Extracto de página:
● ● ● ●
Está traducida por el
inagotable (hasta que se murió, el pobre) Miguel Martínez-Lage.
Este es uno de los ejemplares que compré en
la deliciosa playa de Suances el verano pasado. Un puesto de veinte metros
lineales lleno de cajones repletos de libros de saldo. Cada vez que fui a la
playa rebusqué en las profundidades y pude hacerme con algunas joyitas. Entre
ellas, esta estupenda biografía al estilo anglosajón. Que es como decir del
mejor estilo. Por tan solo cinco nutrientes euros.
La figura de Lytton Strachey está llena de
elementos, podríamos decir, literarios. Vamos, que se le puede sacar bastante
partido al intento de convertirla, a su figura, en un artefacto literario. Era
un ser que podría estar callado una cantidad de tiempo poco razonable y sin
embargo establecer a su alrededor el máximo interés entre sus acompañantes. Lo
que más le gustaba era leer y lo segundo era leer a los demás lo que escribía,
o lo que le gustaba haber leído. Era inteligente, estrafalario, divertido a su
manera, aunque podía convertirse en un ser desagradable con quien no era de su
agrado.
“A menudo entro en la intimidad de Lytton
cuando hablamos de libros. Es entusiasta, despoja su mente de todo rebozo, su
atención es sumamente vivaz, siempre y cuando se trate de los libros. Cuando se
trata del amor, es mucho más críptico”. Virginia Woolf.
Era alto, un poco desgarbado, de manos
interminables, finas; lucía una barba a lo Valle-Inclán y estaba poco dotado
para el esfuerzo físico. Por lo demás era homosexual pero con una peculiaridad:
a pesar de que tuvo amantes estables, su relación más duradera, más amorosa,
más interesante, la tuvo con Dora Carrington; una mujer brillante, interesante
pintora, bisexual a la que en realidad le interesaba poco el sexo.
Fue escritor de biografías, sobre todo la de
la Reina Victoria y el conjunto de “Victorianos eminentes”. Claro, me han dado
unas ganas locas de hacerme con este libro, sobre todo al referido al General
Gordon. No se hizo millonario pero vendió una buena cantidad de miles de
ejemplares, lo que le sirvió para vivir cómodamente.
Me ha recordado un poco a la persona de Oscar
Wilde; hasta en la anécdota del idioma inglés. Es sabido que el autor del
Retrato de Dorian Grey, efectuó unas declaraciones al respecto de lo que diferenciaba
a los ingleses de los estadounidenses: “El idioma, por supuesto”.
“Sopesó la idea de un libro sobre George
Washington, aunque le disuadió la perspectiva de tener que aprender esa lengua
incomprensible y bastante insufrible por cierto, el norteamericano´”.
● ● ● ●
Datos extraídos:
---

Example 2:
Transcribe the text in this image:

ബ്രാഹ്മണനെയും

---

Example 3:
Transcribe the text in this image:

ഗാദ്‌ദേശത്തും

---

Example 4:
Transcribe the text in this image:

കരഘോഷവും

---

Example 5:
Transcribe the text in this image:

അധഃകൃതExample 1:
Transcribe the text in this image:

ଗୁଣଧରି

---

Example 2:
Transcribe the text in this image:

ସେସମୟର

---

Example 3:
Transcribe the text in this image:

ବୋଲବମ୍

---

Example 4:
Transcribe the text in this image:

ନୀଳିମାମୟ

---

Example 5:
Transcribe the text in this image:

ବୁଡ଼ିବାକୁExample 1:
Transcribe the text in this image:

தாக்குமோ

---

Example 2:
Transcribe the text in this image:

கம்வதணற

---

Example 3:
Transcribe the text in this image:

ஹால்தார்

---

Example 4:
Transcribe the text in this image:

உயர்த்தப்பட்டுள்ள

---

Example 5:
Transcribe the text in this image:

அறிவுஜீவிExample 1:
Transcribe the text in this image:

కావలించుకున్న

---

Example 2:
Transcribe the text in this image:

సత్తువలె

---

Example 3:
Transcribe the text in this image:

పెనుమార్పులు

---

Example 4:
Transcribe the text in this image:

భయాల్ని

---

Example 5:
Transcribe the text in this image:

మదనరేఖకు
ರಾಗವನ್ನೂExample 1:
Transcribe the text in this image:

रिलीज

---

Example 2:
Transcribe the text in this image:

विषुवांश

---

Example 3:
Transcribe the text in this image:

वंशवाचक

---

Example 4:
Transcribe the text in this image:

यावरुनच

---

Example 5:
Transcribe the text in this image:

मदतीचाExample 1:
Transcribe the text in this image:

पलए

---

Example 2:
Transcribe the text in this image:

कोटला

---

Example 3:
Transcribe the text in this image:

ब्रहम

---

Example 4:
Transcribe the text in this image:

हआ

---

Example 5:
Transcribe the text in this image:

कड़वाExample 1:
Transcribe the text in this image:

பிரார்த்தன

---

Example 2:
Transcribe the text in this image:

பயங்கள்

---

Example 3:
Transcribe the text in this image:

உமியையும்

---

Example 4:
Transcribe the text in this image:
● ● ● ●
Instrucciones:
1. Según el extracto sobre Lytton Strachey, ¿en qué playa se compró el ejemplar comentado?
2. Prosigue el extracto sobre Lytton Strachey a partir de su última frase.
El listado proviene de una fuente distinta a la del extracto sobre Lytton Strachey.

Resultados:
1. En la playa de Suances.

2.
Hizo suya la sentencia de W.G. Ward:
Cuando me entero de que a tal hombre se le
tiene por juicioso, sospecho de él; si en cambio se le llama juicioso y
venerable, ya sé que es una sabandija. Del mismo modo, cuando oigo que a tal o
cual persona se le tiene por “victoriana” sospecho de ella. Pero si oigo que se
le llama “victoriano eminente”, escribo su vida.
Murió en 1932, con cincuenta y un años,
víctima de problemas intestinales. Creyeron que debido a fiebres tifoideas. En
aquella época la medicina estaba aún en
pañales. En realidad, se descubrió luego en la autopsia, tenía un carcinoma de
estómago.
Para Carrington simplemente la vida era inconcebible
sin él. Semanas después se pegó un tiro de escopeta haciéndolo tan mal que le
costó una buena cantidad de horas de agonía.
Un apunte sobre una carta que Lytton Strachey
envía a un amigo:
Generalización nº 1: El secreto de la felicidad está en no querer ni mucho ni poco.
Generalización nº 2: Nadie puede dominar este
secreto hasta que no cumpla los 39.
El libro tiene pasajes divertidos, en
especial el referido a su viaje a España, a Yengen, junto a Dora para visitar
al amigo de ambos, mi querido Gerald Brenan. “El traslado del gran autor hasta
mi refugio de montaña comenzó a adquirir cada vez con más claridad las
proporciones de una dificilísima operación militar”.
Carrington: “Dios mío. Nunca me alegré tanto
de llegar a un sitio como al llegar a la casa de Gerald aquella noche”.
Este podría ser el gran broche de oro a las
magníficas vacaciones en el norte: la lectura de una gran biografía.